The company failed to note that shrapnel created two leaks, not one as it has reported, in a storage tank as observed by emergency responders, Sightline said. Word choice also plays a role in the company’s filed reports, as the company doesn’t have to report the incident as an LNG spill as the substance, stored at minus-260 degrees Fahrenheit, warmed and evaporated from the leaks.

Federal rules and standards for safety reporting on such incidents make it easy for Williams Partners and other LNG companies to pad their safety records, Powell said. Only injuries requiring overnight hospitalization and deaths from LNG accidents are ever fully documented in official records, meaning most of the injured workers and local residents affected by the vapor cloud aren’t recorded.

“You can have a severe injury where you don’t stay the night in the hospital,” Powell told the Herald.

Williams Partners officials wrote in a company newsletter that repairs to the damaged tank were ongoing in late 2015 and an examination “provided favorable results” and that it “is in excellent shape.”

“The hole in the outer tank has been patched, and insulation is being installed between the inner and outer tank,” the newsletter read. “We estimate that Tank 1 will be back in service by mid-May.”

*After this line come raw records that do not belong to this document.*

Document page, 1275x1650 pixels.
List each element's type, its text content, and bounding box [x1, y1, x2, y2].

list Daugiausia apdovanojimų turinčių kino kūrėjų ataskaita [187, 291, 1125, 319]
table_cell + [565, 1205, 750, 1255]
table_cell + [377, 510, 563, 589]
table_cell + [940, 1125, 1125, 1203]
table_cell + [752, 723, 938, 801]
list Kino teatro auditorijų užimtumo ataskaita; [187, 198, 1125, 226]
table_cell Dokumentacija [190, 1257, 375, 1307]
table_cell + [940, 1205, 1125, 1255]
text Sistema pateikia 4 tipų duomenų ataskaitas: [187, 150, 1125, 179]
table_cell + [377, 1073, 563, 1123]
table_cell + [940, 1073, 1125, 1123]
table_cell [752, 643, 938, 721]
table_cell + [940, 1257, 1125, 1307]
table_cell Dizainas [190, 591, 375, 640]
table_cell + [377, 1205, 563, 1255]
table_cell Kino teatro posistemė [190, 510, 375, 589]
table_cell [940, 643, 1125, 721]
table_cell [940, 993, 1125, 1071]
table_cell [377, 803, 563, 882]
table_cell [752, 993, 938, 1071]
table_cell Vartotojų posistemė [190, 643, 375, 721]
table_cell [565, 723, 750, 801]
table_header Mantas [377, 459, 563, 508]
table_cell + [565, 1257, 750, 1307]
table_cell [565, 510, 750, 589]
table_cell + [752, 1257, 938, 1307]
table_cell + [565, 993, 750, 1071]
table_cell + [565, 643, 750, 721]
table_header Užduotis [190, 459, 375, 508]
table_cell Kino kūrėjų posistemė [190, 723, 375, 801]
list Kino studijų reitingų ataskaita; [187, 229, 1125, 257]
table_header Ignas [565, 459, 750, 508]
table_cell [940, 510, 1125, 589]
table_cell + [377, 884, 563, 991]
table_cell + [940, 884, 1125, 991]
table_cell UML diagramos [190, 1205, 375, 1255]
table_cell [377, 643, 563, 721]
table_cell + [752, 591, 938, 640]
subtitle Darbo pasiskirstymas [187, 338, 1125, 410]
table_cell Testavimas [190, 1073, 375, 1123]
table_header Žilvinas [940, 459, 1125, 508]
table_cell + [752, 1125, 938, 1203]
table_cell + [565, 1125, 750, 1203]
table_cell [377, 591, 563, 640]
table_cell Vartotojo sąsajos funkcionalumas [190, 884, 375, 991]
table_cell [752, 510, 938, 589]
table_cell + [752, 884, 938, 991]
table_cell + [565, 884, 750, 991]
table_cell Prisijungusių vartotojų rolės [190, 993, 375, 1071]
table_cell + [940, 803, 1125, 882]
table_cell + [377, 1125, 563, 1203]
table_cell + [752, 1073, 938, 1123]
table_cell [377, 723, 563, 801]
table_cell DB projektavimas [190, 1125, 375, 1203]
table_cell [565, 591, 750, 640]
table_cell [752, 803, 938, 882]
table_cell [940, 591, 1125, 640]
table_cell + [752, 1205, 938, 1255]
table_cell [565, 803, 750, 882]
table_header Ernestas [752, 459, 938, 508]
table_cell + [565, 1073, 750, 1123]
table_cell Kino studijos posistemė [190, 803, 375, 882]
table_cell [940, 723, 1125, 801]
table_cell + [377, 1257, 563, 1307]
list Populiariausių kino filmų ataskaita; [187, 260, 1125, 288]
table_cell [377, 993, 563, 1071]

But Powell wrote there’s little information available about the extent of repairs. The storage tanks, installed in the mid-1970s, already were old given their expected operating lifespan of 25 to 30 years. They also lacked the concrete shell that many modern LNG tanks possess and Williams Partners hasn’t disclosed whether that was being added to them as well as how they’ve repaired the leaks.

“We do think there should be better safeguards around these facilities,” Powell said, adding the official federal report on the incident won’t be released until after the Plymouth facility reopens. “They don’t have the strength to protect the communities around them.”